Change Graph. (or "Tracking ERB Substitutions?")

Hey all, I have a complicated problem on my hands and I was wondering
if you could help. Let me explain my situation:

At work we are developing a rails system where the site is dynamic
for internal use but the pages on the live site are static. For
example, a user of our system edits Product data and they can see
their changes immediately in development. When the user publishes
their changes a static page html is generated and uploaded.

What I want to do is somehow keep a Graph of all the things that have
changed since the last publish. This way we only have to generate the
pages that have changed.

A little more background: We have Products and Categories. There is a
many-to-many relationship between them.

One thought I had was to keep track of when the User changed Products
and Categories and then flag all Pages that reference them. This
doesn’t seem like it would be too hard. Note that we only need to
keep track of changes at the Page level. If only one thing has
changed for a given URL then we know that page is ‘dirty’ and needs
to be republished.

This approach seems pretty straight-forward. Every time someone edits
a Product you know to update 1) the Product’s page and 2) any
Category pages that reference it. (You know this because you know
what Categories the Product is in.)

It seems like this would work, however things get more complicated
when you factor in view/template changes. Lets say someone updates a
partial. How can we keep track of all pages that reference that
partial? Or say someone updates a template or reorganizes them, how
can you know if they changed?

It seems like you would need to keep track of every point of ERB
substitution. So for instance you would have a Page (identified by
the url http://site/products/sku123) you would need to have a list of
all substitutions in the template and then all the substitutions in
those templates and so on.

My coworkers rightly say that mathematically this gets way too
complex and is actually inefficient. Also this Graph of Pages and
points of substitution would have to get recreated every time a
template was changed (Say, on a SVN commit). They say that what we
should do is just spider the entire site and keep MD5 sums (or
whatever) of the Pages and if they have changed then we publish it.
They think that this brute force is will actually be faster then
keeping track of the massive change Graph.

I still haven’t made up my mind. I really like the theoretical
efficiency of only generating the pages with information that has
changed. But I see what they are saying about the mathematical
complexity. My only issue with the brute-force approach is that we
have thousands of pages and it will take a while to spider the whole
site.

So I have a few questions for you ruby gurus:

  1. Is there a way to actually create this graph of substitutions?
    e.g. given the following template is there a way to come up with the
    list of the 2 substitutions

<%= @foo.title %> <%= render(:partial => "related_items", :collection => @foo.related_items) %>

  1. Any ideas on a better way to approach this?

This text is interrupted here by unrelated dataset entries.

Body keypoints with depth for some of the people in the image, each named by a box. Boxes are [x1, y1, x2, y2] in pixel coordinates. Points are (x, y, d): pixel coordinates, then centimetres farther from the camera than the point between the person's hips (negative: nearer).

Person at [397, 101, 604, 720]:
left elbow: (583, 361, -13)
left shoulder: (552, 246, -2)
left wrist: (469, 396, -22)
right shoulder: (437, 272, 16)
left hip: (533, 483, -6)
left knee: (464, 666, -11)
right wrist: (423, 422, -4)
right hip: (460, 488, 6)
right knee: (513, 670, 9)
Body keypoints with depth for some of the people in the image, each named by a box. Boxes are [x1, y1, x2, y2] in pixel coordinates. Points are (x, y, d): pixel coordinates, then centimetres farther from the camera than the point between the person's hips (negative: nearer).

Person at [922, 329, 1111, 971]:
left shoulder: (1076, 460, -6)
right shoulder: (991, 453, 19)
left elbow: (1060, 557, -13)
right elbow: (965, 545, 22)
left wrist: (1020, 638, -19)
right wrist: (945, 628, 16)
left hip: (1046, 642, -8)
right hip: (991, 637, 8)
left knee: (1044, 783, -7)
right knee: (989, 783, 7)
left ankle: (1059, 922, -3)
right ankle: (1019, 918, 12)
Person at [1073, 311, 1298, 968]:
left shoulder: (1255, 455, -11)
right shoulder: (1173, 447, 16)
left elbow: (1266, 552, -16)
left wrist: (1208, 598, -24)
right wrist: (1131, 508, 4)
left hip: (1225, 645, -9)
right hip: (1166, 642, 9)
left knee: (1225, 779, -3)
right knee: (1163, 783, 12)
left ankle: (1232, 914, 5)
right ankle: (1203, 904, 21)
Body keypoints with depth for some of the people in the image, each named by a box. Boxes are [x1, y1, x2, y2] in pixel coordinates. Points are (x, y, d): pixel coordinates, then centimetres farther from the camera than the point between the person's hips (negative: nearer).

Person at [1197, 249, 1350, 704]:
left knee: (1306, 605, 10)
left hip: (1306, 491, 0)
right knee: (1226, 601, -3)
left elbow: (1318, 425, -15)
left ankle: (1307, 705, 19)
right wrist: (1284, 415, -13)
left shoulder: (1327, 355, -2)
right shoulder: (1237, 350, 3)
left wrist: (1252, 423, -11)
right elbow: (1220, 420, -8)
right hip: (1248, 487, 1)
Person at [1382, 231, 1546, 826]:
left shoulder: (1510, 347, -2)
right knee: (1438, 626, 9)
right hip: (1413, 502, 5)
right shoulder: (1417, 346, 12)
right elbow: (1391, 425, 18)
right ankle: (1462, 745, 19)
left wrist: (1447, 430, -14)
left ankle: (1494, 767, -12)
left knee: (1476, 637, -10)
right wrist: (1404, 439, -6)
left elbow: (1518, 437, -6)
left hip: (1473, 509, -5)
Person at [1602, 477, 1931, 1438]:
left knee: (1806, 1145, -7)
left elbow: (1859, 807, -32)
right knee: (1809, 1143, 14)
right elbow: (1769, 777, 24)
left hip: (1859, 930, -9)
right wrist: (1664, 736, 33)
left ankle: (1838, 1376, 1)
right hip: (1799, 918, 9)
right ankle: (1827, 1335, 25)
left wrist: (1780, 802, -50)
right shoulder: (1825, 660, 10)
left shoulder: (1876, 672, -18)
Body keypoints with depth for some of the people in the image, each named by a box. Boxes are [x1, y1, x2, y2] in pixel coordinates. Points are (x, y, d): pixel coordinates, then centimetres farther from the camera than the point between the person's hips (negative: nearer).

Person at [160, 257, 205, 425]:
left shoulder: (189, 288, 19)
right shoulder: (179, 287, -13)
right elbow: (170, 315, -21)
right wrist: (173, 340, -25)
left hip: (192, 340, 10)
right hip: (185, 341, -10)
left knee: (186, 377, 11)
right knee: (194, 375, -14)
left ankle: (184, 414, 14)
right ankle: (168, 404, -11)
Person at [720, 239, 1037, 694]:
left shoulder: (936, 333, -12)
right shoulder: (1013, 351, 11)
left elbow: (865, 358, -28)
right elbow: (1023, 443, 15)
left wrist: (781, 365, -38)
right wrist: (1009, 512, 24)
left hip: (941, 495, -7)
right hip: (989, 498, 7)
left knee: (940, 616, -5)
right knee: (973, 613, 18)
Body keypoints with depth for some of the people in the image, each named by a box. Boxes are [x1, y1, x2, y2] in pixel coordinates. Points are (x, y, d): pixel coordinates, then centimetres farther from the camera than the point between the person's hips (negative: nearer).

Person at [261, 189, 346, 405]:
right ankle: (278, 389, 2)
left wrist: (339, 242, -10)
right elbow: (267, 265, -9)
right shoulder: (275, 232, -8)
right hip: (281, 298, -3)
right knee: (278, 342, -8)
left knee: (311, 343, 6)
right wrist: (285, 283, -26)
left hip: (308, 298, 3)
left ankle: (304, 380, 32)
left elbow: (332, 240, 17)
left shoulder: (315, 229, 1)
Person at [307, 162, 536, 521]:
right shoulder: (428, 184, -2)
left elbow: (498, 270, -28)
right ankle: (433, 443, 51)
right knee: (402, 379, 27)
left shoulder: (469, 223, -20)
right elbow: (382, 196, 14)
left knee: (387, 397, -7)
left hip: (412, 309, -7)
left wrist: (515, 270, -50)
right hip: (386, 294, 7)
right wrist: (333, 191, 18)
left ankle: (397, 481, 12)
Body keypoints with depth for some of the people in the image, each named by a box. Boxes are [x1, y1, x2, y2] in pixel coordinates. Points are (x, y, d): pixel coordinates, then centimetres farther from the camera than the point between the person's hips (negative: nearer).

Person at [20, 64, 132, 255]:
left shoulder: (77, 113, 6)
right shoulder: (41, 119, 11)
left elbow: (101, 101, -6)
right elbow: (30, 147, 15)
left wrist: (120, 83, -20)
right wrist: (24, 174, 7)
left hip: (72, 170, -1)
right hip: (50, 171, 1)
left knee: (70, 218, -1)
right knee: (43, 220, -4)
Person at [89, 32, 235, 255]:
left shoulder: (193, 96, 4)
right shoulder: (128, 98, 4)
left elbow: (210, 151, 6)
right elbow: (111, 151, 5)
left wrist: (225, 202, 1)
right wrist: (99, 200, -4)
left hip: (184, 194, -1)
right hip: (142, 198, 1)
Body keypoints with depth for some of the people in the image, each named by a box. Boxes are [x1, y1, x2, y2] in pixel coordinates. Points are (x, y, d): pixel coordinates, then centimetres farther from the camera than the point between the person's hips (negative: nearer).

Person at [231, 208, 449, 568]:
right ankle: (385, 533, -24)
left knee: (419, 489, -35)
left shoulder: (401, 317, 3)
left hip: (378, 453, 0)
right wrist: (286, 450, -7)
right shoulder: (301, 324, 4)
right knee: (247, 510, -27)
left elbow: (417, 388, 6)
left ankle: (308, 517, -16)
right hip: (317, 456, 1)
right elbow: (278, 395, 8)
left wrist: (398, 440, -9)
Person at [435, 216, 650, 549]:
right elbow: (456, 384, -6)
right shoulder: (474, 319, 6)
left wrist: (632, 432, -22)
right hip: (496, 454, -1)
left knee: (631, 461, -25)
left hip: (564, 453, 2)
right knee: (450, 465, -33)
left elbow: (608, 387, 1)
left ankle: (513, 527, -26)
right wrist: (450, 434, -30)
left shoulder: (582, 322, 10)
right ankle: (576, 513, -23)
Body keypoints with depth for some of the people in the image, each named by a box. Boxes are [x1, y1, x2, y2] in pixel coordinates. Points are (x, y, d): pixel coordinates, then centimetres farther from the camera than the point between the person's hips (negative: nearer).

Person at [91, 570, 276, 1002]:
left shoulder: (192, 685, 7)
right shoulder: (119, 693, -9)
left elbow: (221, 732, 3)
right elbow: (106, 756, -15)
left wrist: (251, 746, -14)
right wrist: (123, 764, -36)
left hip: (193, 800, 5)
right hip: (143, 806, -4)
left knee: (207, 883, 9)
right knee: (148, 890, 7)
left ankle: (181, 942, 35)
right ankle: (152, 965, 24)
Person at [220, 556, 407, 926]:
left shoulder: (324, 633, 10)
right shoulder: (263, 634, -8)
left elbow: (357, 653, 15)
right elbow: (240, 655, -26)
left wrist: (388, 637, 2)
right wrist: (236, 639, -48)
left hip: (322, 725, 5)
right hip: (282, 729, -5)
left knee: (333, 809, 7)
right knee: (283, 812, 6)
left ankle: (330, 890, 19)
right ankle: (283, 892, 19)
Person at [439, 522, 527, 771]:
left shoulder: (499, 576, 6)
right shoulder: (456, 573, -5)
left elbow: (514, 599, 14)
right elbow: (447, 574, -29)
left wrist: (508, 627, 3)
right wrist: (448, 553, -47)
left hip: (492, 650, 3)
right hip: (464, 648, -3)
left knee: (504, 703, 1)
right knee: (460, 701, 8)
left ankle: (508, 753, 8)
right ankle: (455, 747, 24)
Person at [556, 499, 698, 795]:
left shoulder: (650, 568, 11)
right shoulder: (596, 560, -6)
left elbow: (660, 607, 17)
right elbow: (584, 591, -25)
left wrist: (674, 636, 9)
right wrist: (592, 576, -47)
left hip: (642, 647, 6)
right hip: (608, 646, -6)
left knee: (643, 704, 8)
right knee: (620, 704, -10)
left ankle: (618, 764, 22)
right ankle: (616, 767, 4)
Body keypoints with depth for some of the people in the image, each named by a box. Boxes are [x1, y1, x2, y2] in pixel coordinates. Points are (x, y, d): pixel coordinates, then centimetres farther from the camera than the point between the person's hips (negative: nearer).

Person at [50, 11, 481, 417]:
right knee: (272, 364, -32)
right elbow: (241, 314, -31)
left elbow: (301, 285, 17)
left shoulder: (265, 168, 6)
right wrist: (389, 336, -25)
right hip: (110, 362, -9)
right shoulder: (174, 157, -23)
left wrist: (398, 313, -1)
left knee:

On 01.01.2007 18:20, Nate M. wrote:

At work we are developing a rails system where the site is dynamic
for internal use but the pages on the live site are static. For
example, a user of our system edits Product data and they can see
their changes immediately in development. When the user publishes
their changes a static page html is generated and uploaded.

Why are live pages static? Is this necessary?

It seems like this would work, however things get more complicated
when you factor in view/template changes. Lets say someone updates a
partial. How can we keep track of all pages that reference that
partial? Or say someone updates a template or reorganizes them, how
can you know if they changed?

Do you actually have to update related pages? I mean, the id probably
does not change and the title also - which would be the key bits you
have on that page. Or do you actually include more information from the
partial in other pages? In that case using IFRAMES might be a solution;
then one page corresponds to exactly one item and you can easily detect
whether you have to generate it anew or not. But that might make larger
changes to your application necessary.

  1. Any ideas on a better way to approach this?

If you follow the staged approach only to control when changes get
visible you could do the export on DB level: you set up a second Rails
installation with another DB and synchronize those databases once per
day / week / whatever interval you need.

This won’t work of course if you do the staged approach with static
pages for performance reasons. In that case (and yet it’s a completely
different approach) you could as well work with a reverse proxy.

Yet another idea: you could probably collect change dates of all items
presented in a view and set the corresponding HTTP header accordingly.
That way clients should do a refresh only if the content had changed
since last access time. I am not sure though how good this works in a
Rails environment.

So, this is a rather unstructured list. I guess my brain is not yet
working properly this year. :slight_smile:

Kind regards

robert
  1. Any ideas on a better way to approach this?

Why not just turn on page caching in production and have the publish
process clear out the cache, then pages will be regenerated on demand?

Unless I missed something in your requirements this should work fine
and you don’t need to do anything other than manage the cache cleaning
process.